─── Records to process

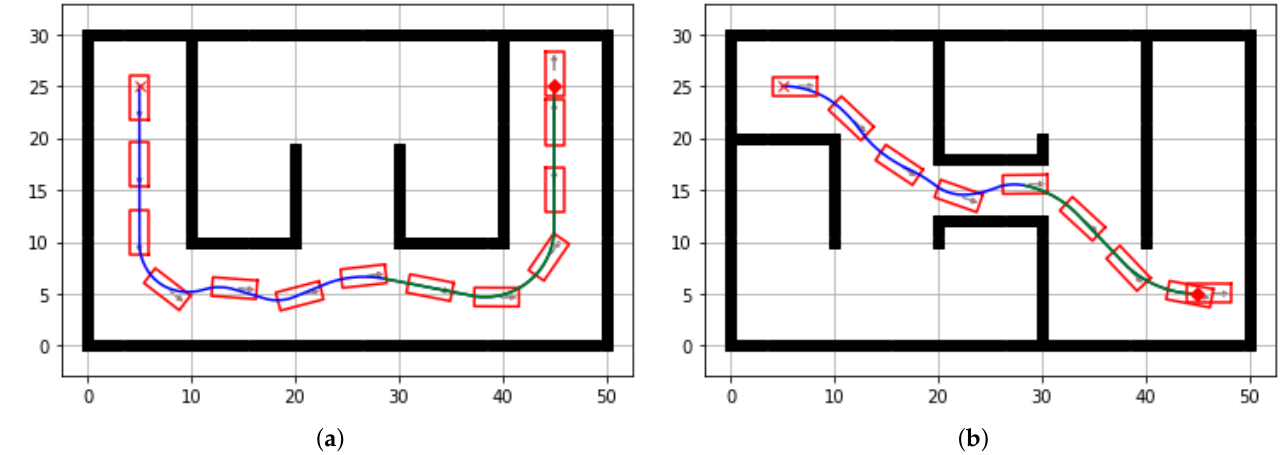
Figure 5. Improved Hybrid A-star path planning in indoor grid maps. ( a ) Grid map A. ( b ) Grid map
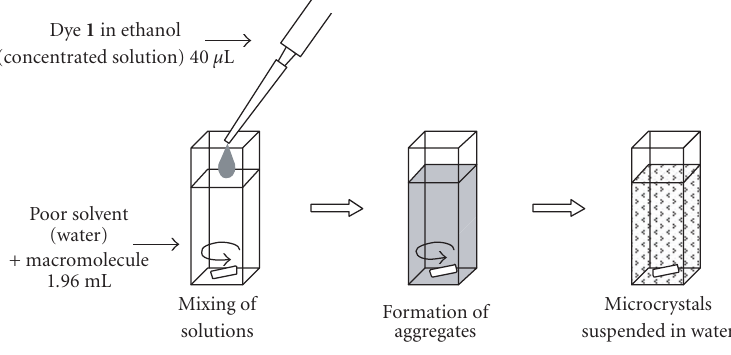
Figure 1: Schematic representation of the reprecipitation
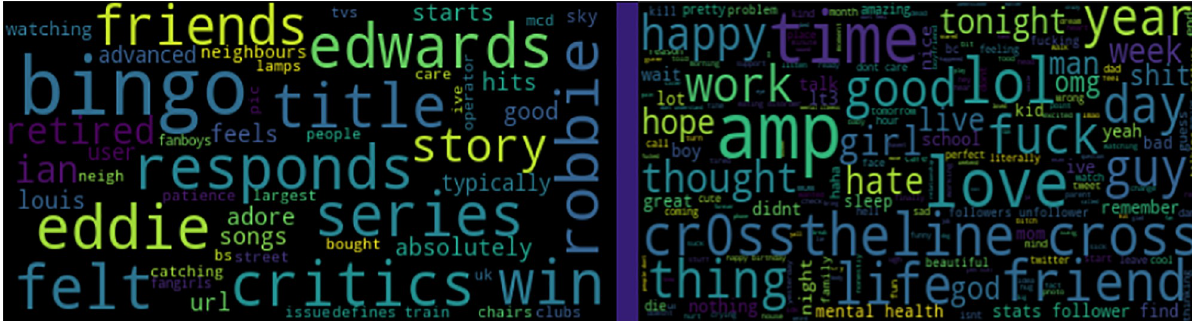
Fig 7. Word usage difference of likely vulnerable individuals versus random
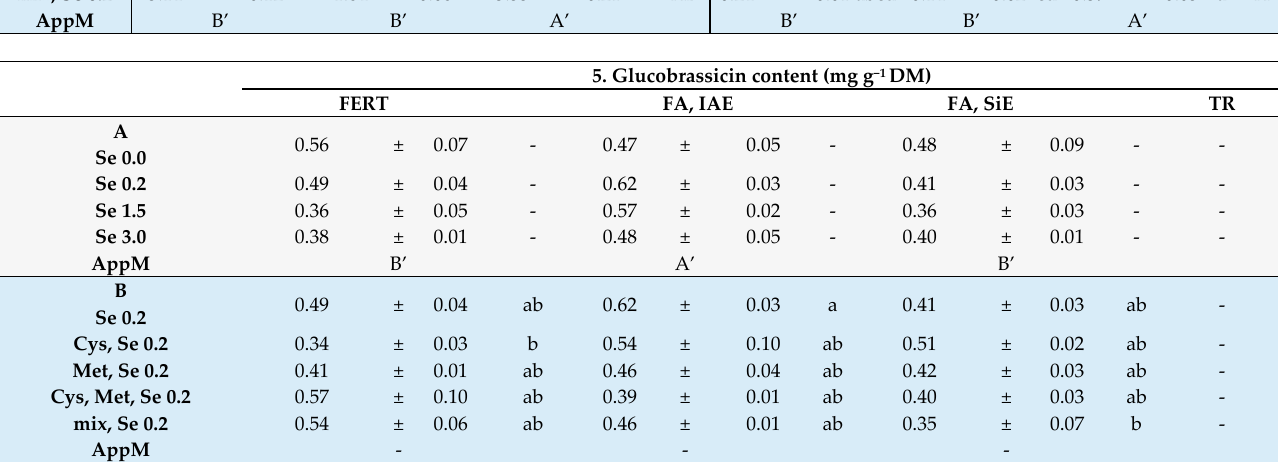
Table 4. Overview of the performance of the application mode per treatment for the applied Se concentrations, in terms of percentage difference with the control plants (Se0.0/FERT). The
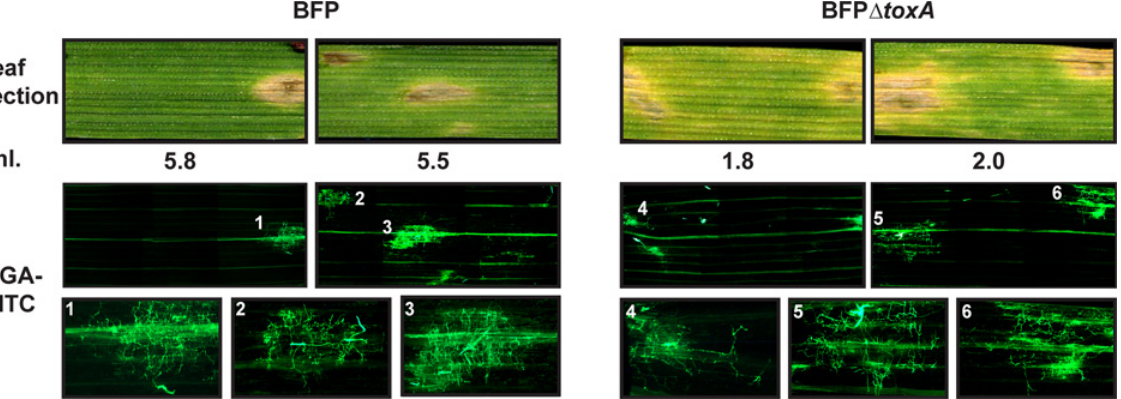
Fig 4. Mycelial growth in planta is restricted to lesions in BFP and BFP Δ toxA inoculated ‘ TAM 105 ’ . One centimeter leaf sections harvested from BFP and BFP Δ toxA inoculated leaves 6 days post inoculation were scanned (Leaf section), chlorophyll concentration estimated (Chl.), and mycelia stained with WGA-FITC. Stained leaves were imaged with a fluorescent microscope and the whole leaf image is a montage of 6 separate panels that cover the entire 1 cm leaf section. The bottom row represents increased magnification images of select (numbered)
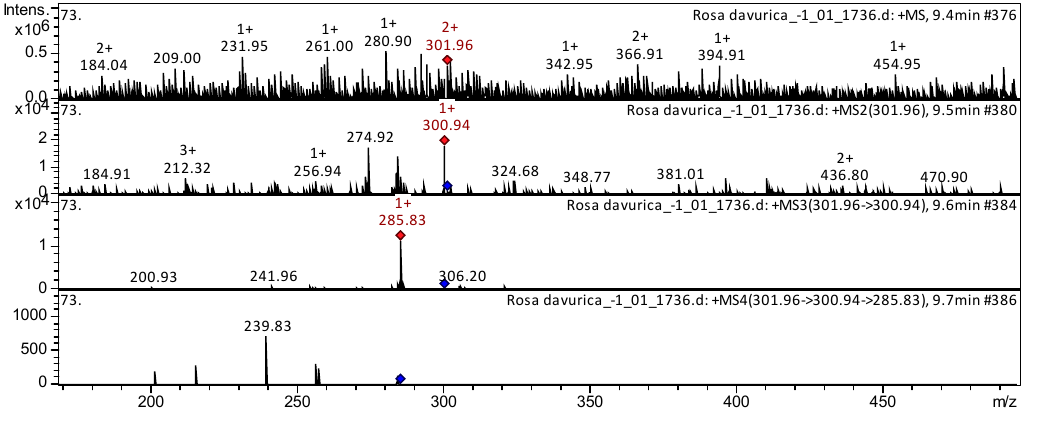
Figure 6. CID-spectrum of Isokaempferide from extracts of R. davurica , m / z 301.96. The [M + H] + ion produced five fragment ions at m / z 300, m / z 274, m / z 256, m / z 212, and m / z 184 (Figure 6). The fragment ion with m / z 300 yielded three daughter ions at m / z 285, m / z 241, and m / z 200. The fragment ion with m / z 285 yielded one daughter ion at m / z 239. It was identified in the bibliography in extracts of Rosa rugosa [30] and Propolis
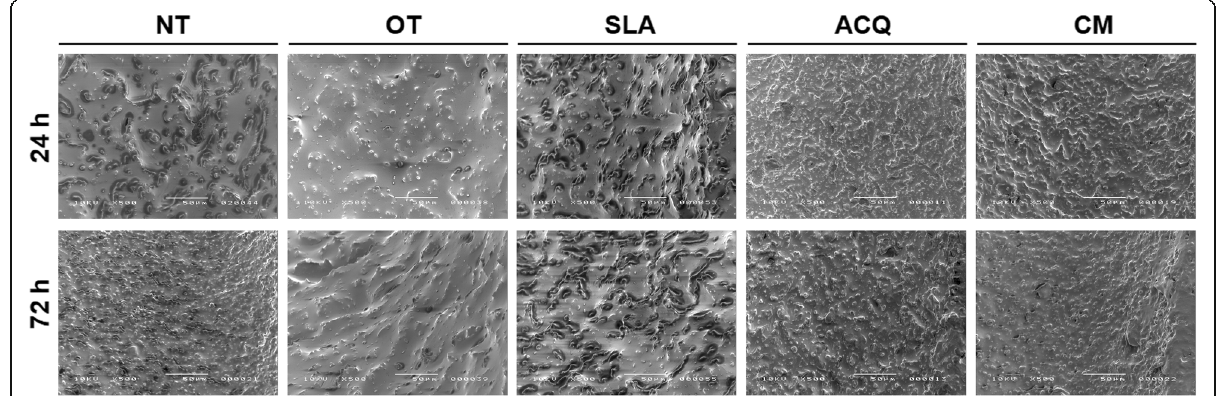
Fig. 5 SEM photomicrographs of Saos-2 cell adhesion and proliferation. SEM images of Saos-2 cells on NT, OT, SLA, ACQ, and CM dental implant surfaces after 24 and 72 h, adhesion and proliferation respectively (× 500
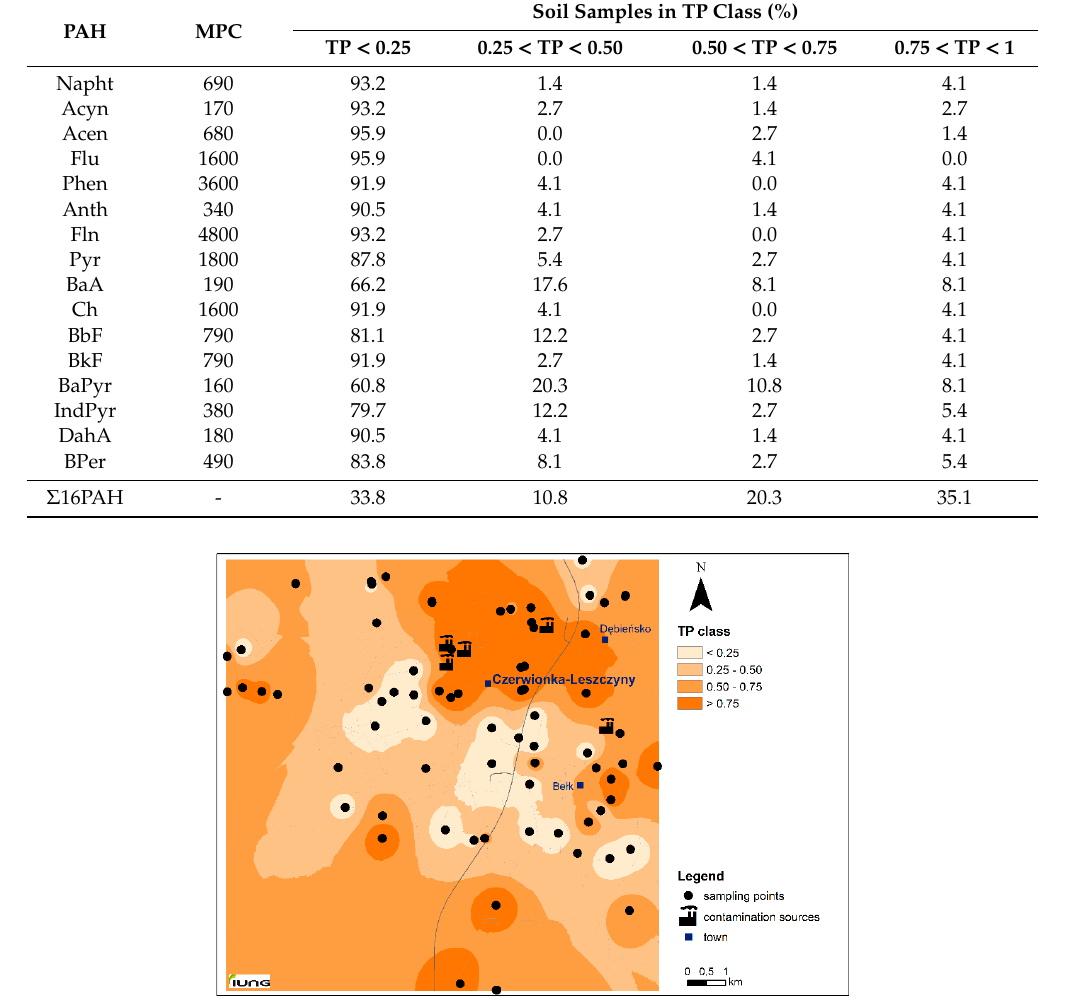
Figure 2. Spatial distribution of the toxic pressure (TPm) for 16PAHs in the study area; TP class limits according Dagnino et al. [15].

──────

Task description:
Begin at the first line of the entries above and return each line exactly, stopping after the line that contains "Table 4. Overview". Pictures do not belong in the copy.

Task output:
Figure 5. Improved Hybrid A-star path planning in indoor grid maps. ( a ) Grid map A. ( b ) Grid map
Figure 1: Schematic representation of the reprecipitation
Fig 7. Word usage difference of likely vulnerable individuals versus random
Table 4. Overview of the performance of the application mode per treatment for the applied Se concentrations, in terms of percentage difference with the control plants (Se0.0/FERT). The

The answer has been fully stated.